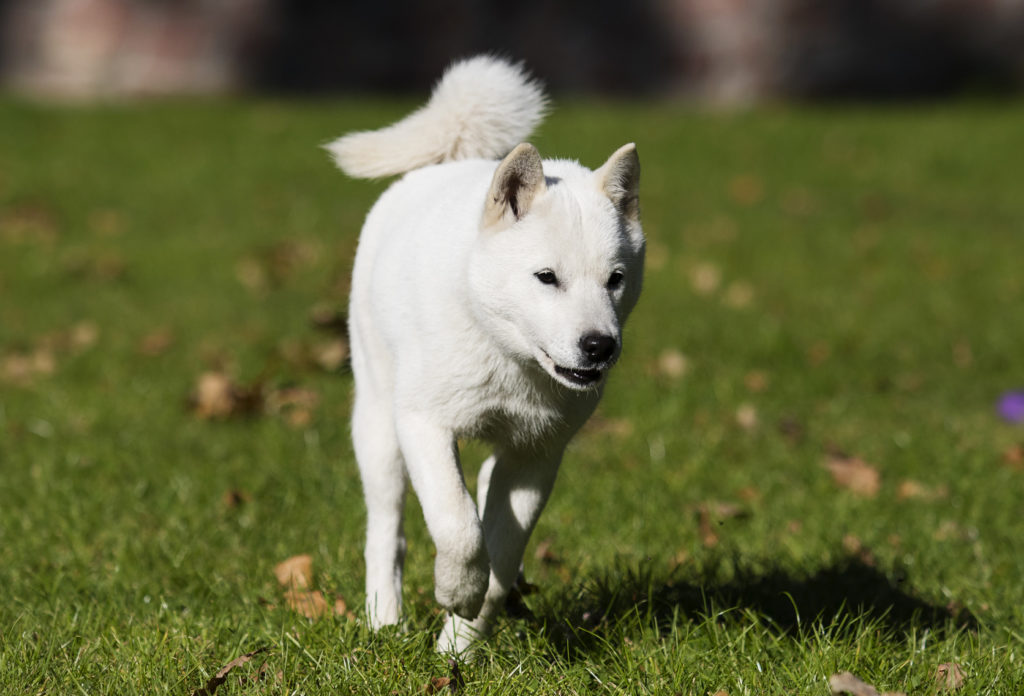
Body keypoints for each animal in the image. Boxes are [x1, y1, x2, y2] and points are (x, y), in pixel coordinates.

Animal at [327, 54, 643, 650]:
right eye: (547, 277)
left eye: (615, 279)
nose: (600, 346)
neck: (507, 357)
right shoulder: (423, 423)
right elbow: (458, 525)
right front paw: (457, 594)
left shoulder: (538, 454)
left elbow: (501, 545)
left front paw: (460, 645)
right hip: (378, 427)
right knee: (387, 532)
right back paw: (385, 620)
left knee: (485, 491)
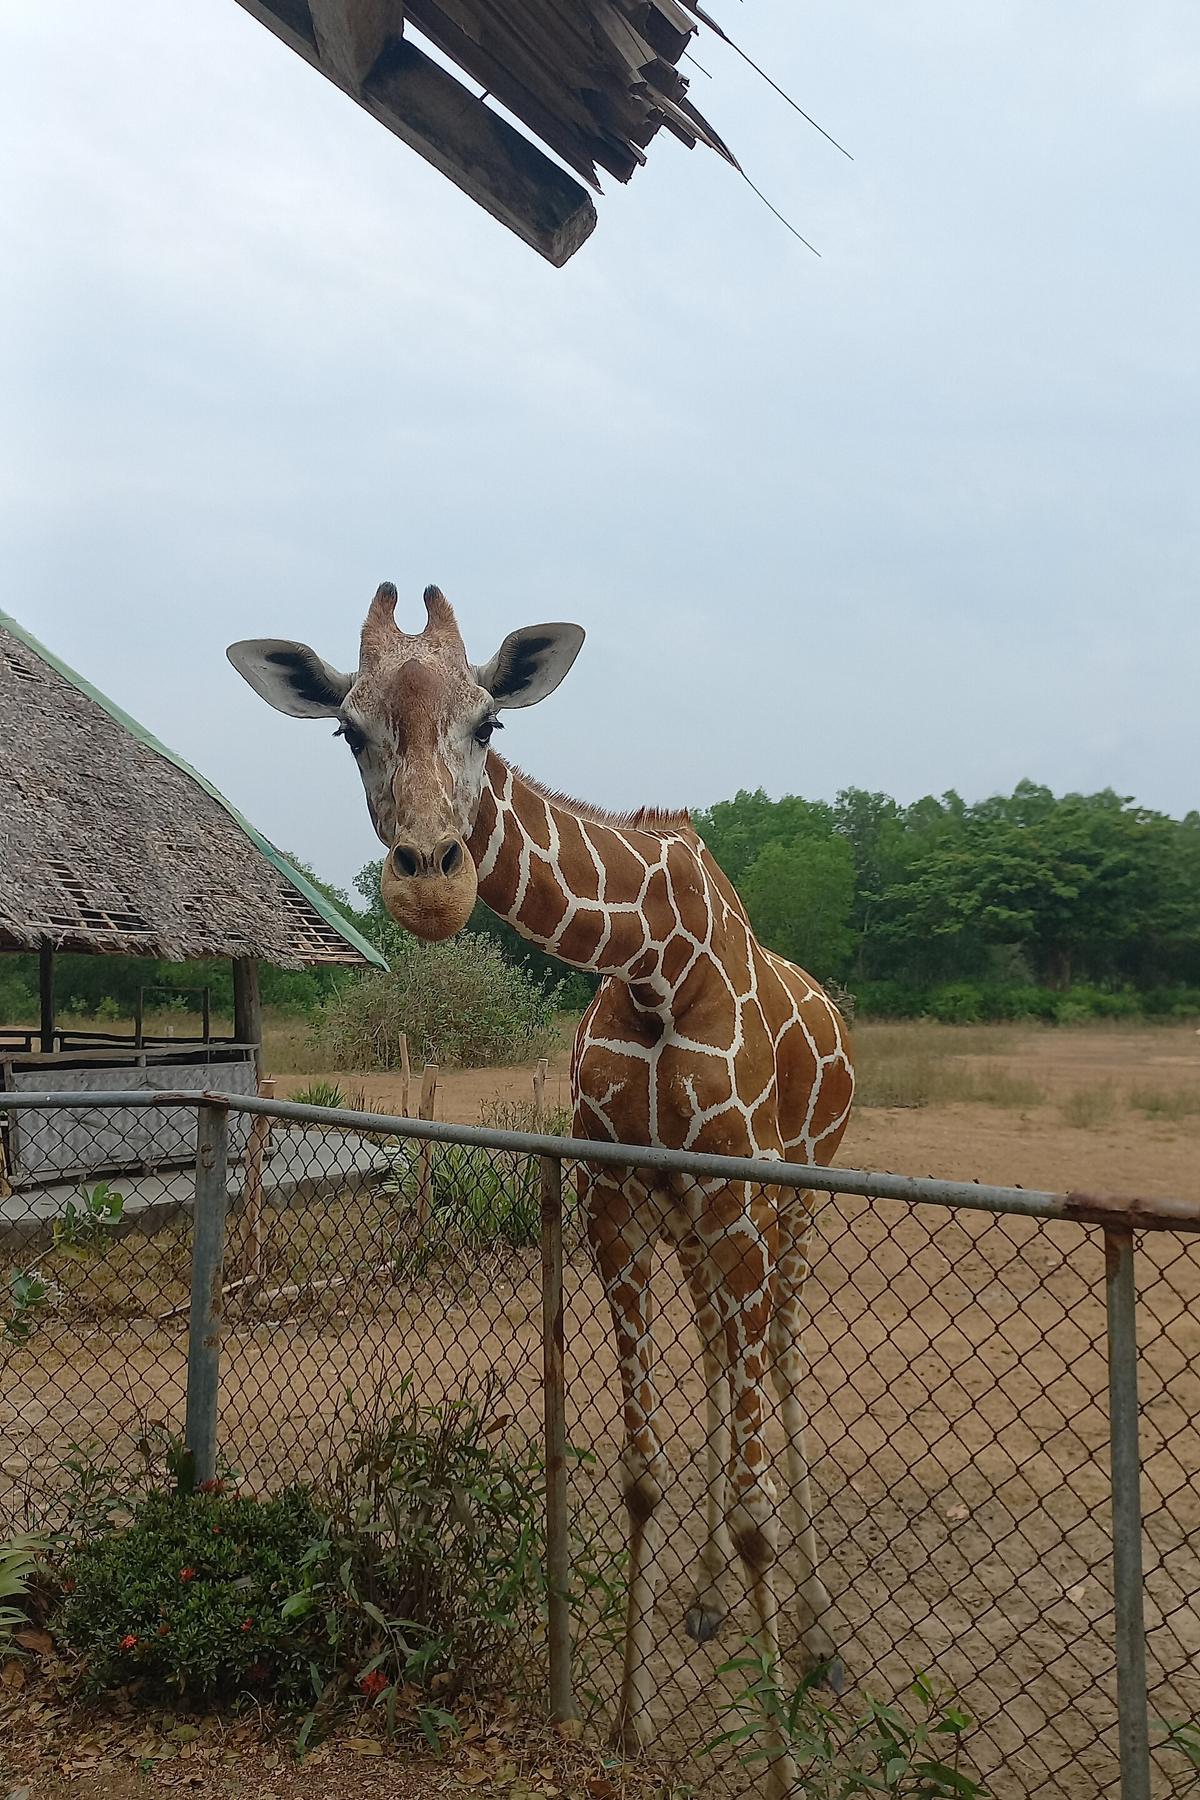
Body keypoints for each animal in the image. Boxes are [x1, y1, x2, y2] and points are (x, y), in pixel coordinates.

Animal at [228, 583, 854, 1794]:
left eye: (489, 722)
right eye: (348, 730)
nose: (431, 882)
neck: (658, 962)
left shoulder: (739, 1199)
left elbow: (756, 1497)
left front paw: (784, 1765)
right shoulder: (620, 1202)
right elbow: (642, 1474)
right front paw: (627, 1721)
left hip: (800, 1196)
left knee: (788, 1363)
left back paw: (818, 1641)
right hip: (698, 1228)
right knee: (725, 1352)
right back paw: (708, 1601)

| What needs to be done |
The lines to copy run from the one containing "left back paw: (818, 1641)" through the last line above. Copy them exactly and include nothing else.

| Solution to this task |
left back paw: (818, 1641)
right hip: (698, 1228)
right knee: (725, 1352)
right back paw: (708, 1601)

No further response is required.